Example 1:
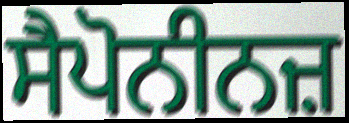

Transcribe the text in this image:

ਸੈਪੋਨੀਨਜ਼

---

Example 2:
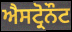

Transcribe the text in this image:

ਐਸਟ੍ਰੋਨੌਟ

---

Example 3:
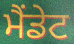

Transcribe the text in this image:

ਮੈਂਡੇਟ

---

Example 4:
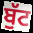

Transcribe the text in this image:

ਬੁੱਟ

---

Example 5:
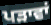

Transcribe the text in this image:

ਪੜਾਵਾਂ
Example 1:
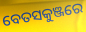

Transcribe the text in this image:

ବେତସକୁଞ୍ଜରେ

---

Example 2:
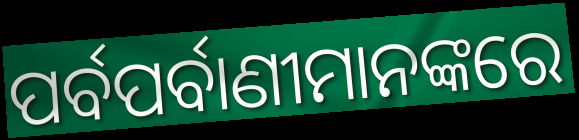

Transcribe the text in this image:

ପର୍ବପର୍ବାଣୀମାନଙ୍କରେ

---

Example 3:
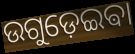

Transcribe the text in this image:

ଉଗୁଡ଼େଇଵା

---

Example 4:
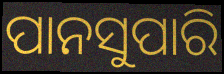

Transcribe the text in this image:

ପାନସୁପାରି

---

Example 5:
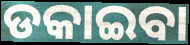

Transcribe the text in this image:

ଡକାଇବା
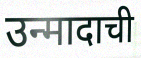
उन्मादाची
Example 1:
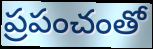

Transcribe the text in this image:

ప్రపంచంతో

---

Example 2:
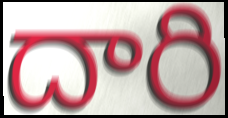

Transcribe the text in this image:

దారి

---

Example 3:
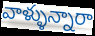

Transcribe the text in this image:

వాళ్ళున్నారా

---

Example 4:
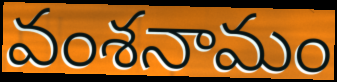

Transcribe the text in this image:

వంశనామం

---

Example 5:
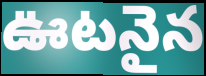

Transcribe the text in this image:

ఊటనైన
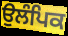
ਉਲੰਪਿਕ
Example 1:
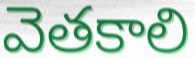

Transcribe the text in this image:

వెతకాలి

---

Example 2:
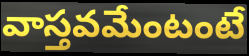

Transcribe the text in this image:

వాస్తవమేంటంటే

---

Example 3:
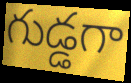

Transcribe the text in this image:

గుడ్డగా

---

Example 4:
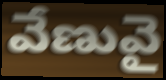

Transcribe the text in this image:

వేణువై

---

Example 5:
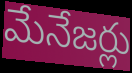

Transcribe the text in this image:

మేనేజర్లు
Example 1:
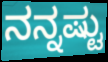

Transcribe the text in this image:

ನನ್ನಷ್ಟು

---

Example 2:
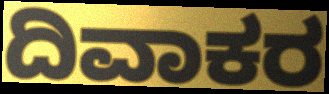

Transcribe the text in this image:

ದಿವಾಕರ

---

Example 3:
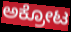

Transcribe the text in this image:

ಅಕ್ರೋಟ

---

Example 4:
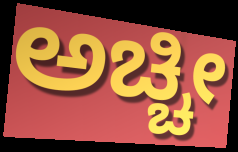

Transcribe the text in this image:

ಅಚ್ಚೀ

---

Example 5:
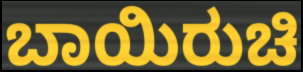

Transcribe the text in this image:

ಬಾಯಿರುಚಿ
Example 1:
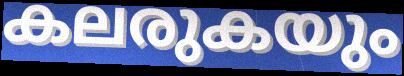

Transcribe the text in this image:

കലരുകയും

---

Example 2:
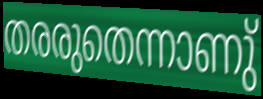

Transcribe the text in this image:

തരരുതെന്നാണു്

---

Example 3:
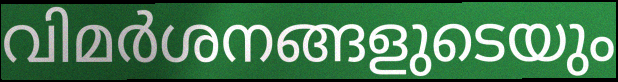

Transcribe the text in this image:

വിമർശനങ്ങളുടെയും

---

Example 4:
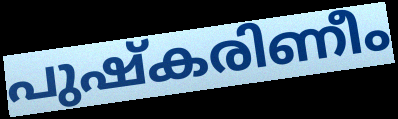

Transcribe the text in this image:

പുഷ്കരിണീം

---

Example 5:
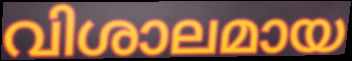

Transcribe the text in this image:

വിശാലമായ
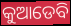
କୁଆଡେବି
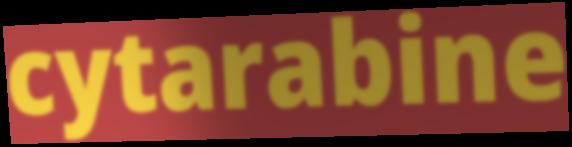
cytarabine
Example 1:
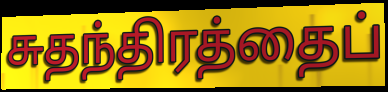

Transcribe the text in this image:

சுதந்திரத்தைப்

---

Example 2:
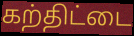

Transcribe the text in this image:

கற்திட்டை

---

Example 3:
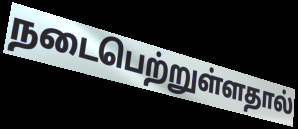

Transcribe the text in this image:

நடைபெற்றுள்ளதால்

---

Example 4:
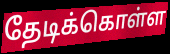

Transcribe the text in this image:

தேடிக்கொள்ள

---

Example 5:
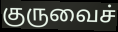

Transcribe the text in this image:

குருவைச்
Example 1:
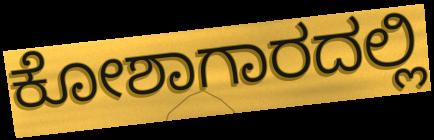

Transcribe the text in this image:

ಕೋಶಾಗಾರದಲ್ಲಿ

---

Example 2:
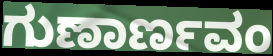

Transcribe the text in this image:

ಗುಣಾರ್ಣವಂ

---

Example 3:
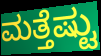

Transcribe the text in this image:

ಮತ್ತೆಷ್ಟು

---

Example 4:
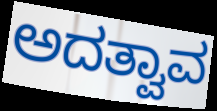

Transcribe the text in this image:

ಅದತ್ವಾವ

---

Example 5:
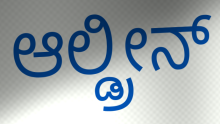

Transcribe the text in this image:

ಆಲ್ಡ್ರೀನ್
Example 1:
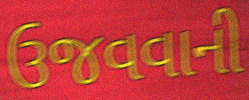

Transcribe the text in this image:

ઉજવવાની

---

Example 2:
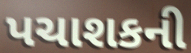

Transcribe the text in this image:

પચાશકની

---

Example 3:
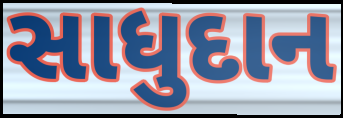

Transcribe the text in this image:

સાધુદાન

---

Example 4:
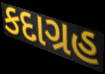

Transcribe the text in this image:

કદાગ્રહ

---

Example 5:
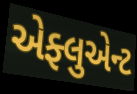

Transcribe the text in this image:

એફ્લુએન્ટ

# Exercise directions:
Every entry above is to be copied verbatim, with the pictures removed.

# Exercise response:
Example 1:

Transcribe the text in this image:

ਸੈਪੋਨੀਨਜ਼

---

Example 2:

Transcribe the text in this image:

ਐਸਟ੍ਰੋਨੌਟ

---

Example 3:

Transcribe the text in this image:

ਮੈਂਡੇਟ

---

Example 4:

Transcribe the text in this image:

ਬੁੱਟ

---

Example 5:

Transcribe the text in this image:

ਪੜਾਵਾਂ
Example 1:

Transcribe the text in this image:

ବେତସକୁଞ୍ଜରେ

---

Example 2:

Transcribe the text in this image:

ପର୍ବପର୍ବାଣୀମାନଙ୍କରେ

---

Example 3:

Transcribe the text in this image:

ଉଗୁଡ଼େଇଵା

---

Example 4:

Transcribe the text in this image:

ପାନସୁପାରି

---

Example 5:

Transcribe the text in this image:

ଡକାଇବା
उन्मादाची
Example 1:

Transcribe the text in this image:

ప్రపంచంతో

---

Example 2:

Transcribe the text in this image:

దారి

---

Example 3:

Transcribe the text in this image:

వాళ్ళున్నారా

---

Example 4:

Transcribe the text in this image:

వంశనామం

---

Example 5:

Transcribe the text in this image:

ఊటనైన
ਉਲੰਪਿਕ
Example 1:

Transcribe the text in this image:

వెతకాలి

---

Example 2:

Transcribe the text in this image:

వాస్తవమేంటంటే

---

Example 3:

Transcribe the text in this image:

గుడ్డగా

---

Example 4:

Transcribe the text in this image:

వేణువై

---

Example 5:

Transcribe the text in this image:

మేనేజర్లు
Example 1:

Transcribe the text in this image:

ನನ್ನಷ್ಟು

---

Example 2:

Transcribe the text in this image:

ದಿವಾಕರ

---

Example 3:

Transcribe the text in this image:

ಅಕ್ರೋಟ

---

Example 4:

Transcribe the text in this image:

ಅಚ್ಚೀ

---

Example 5:

Transcribe the text in this image:

ಬಾಯಿರುಚಿ
Example 1:

Transcribe the text in this image:

കലരുകയും

---

Example 2:

Transcribe the text in this image:

തരരുതെന്നാണു്

---

Example 3:

Transcribe the text in this image:

വിമർശനങ്ങളുടെയും

---

Example 4:

Transcribe the text in this image:

പുഷ്കരിണീം

---

Example 5:

Transcribe the text in this image:

വിശാലമായ
କୁଆଡେବି
cytarabine
Example 1:

Transcribe the text in this image:

சுதந்திரத்தைப்

---

Example 2:

Transcribe the text in this image:

கற்திட்டை

---

Example 3:

Transcribe the text in this image:

நடைபெற்றுள்ளதால்

---

Example 4:

Transcribe the text in this image:

தேடிக்கொள்ள

---

Example 5:

Transcribe the text in this image:

குருவைச்
Example 1:

Transcribe the text in this image:

ಕೋಶಾಗಾರದಲ್ಲಿ

---

Example 2:

Transcribe the text in this image:

ಗುಣಾರ್ಣವಂ

---

Example 3:

Transcribe the text in this image:

ಮತ್ತೆಷ್ಟು

---

Example 4:

Transcribe the text in this image:

ಅದತ್ವಾವ

---

Example 5:

Transcribe the text in this image:

ಆಲ್ಡ್ರೀನ್
Example 1:

Transcribe the text in this image:

ઉજવવાની

---

Example 2:

Transcribe the text in this image:

પચાશકની

---

Example 3:

Transcribe the text in this image:

સાધુદાન

---

Example 4:

Transcribe the text in this image:

કદાગ્રહ

---

Example 5:

Transcribe the text in this image:

એફ્લુએન્ટ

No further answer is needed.